## WHAT TO WORK ON
In the passage on Oppenheimer's letters to his brother Frank, what does Oppenheimer say discipline should be valued independently from and more than?

## PROVIDED TEXT
________________________

Though detailed discussion of his reading is absent, one can see the influence of Hinduism in much of what Oppenheimer writes to his brother. For example, in a letter to Frank, undated but probably written in January 1932, he speaks of ‘that delectatio contemplationis which is the reward and reason of our way of life’ and says that, though such things are not to be expected, nevertheless ‘we try to do everything to invite them, cultivate a little leisure, and a certain detached solitariness, and a quiet discipline which uses but transcends the discipline of our duties’.
In some ways, these remarks carry echoes of some of Felix Adler’s maxims, but, in their emphasis on detachment, separateness and transcendence they seem closer to the Bhagavad Gita than to the Ethical Culture movement, with its encouragement to engage politically and socially so as to improve the lives of others. Even more clearly indebted to Hindu ideas is the extended disquisition on the notion of discipline that Oppenheimer included in a letter to Frank two months later. The view Oppenheimer puts forward there is that discipline is to be valued independently from, and more than, ‘its earthly fruit’. ‘Discipline is good for the soul’, as Oppenheimer puts it, and it is not good because it leads to good results, or because it enables us to do things. That discipline is good for the soul ‘is more fundamental than any of the grounds given for its goodness’. It is, as it were, good in itself. What Oppenheimer writes about discipline to Frank is worth quoting at length, because it offers, I think, some valuable clues about the way he looked at life, and how that enabled him to do the things he did.

________________________

## INFORMATION SUPPLIED
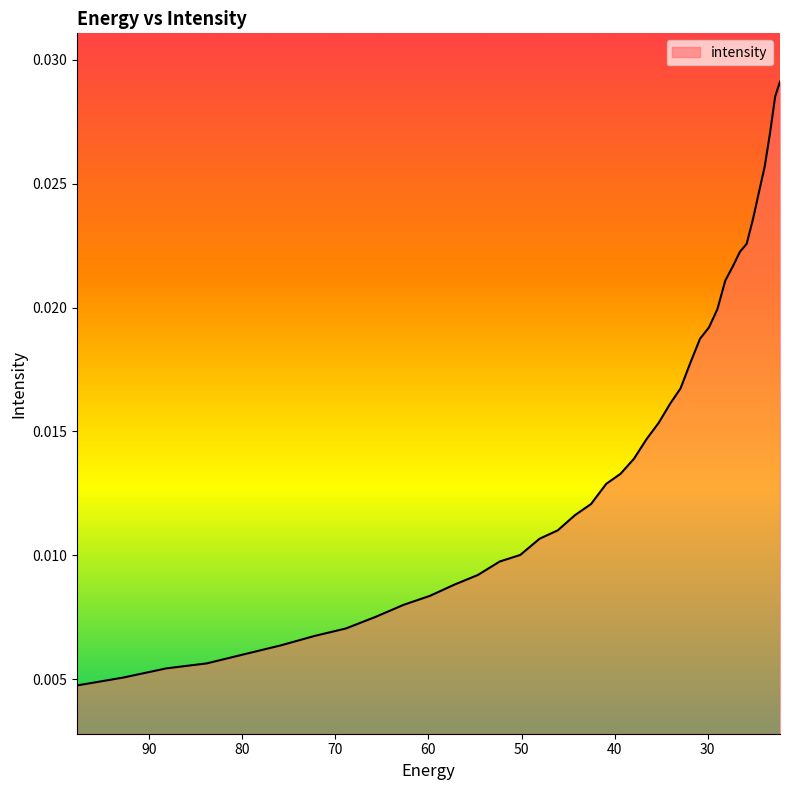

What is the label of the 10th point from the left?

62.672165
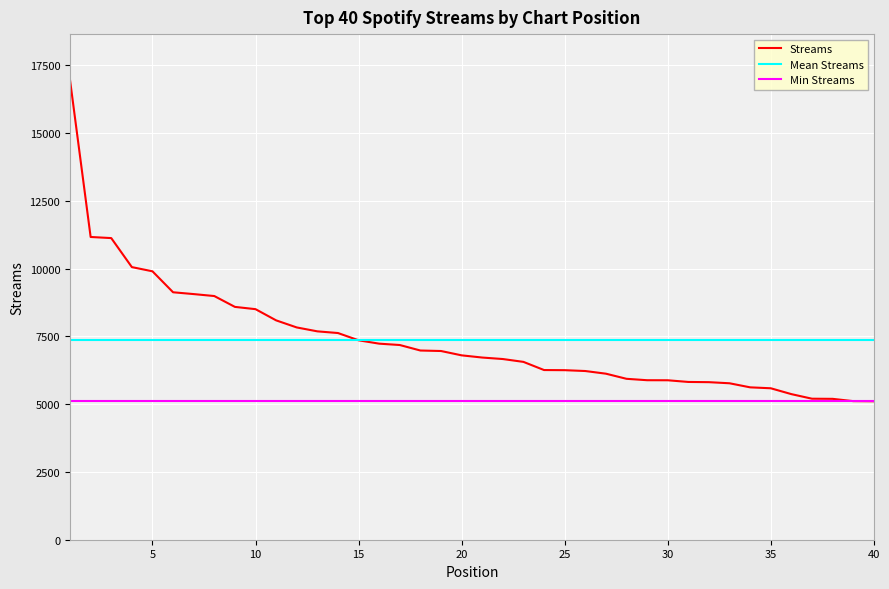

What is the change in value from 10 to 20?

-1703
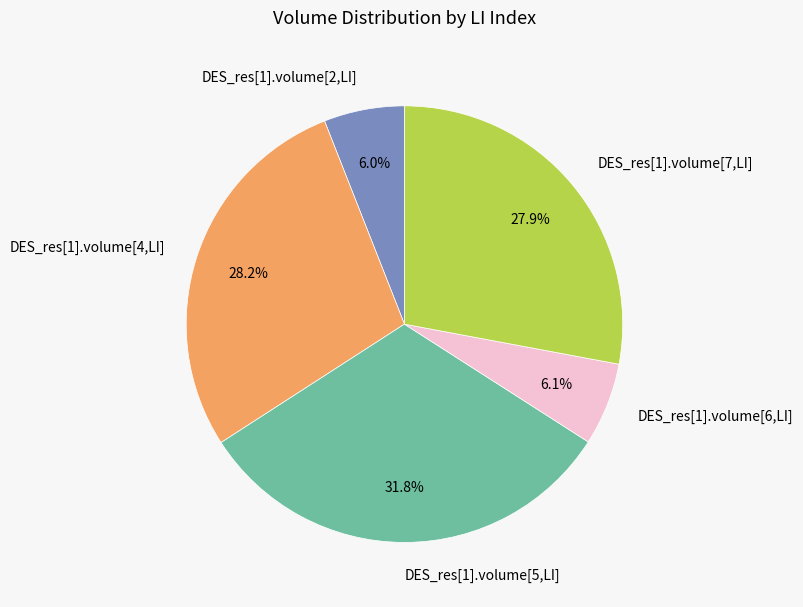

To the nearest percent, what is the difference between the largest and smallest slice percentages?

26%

________________________

## YOUR SOLUTION
Its "earthly fruit."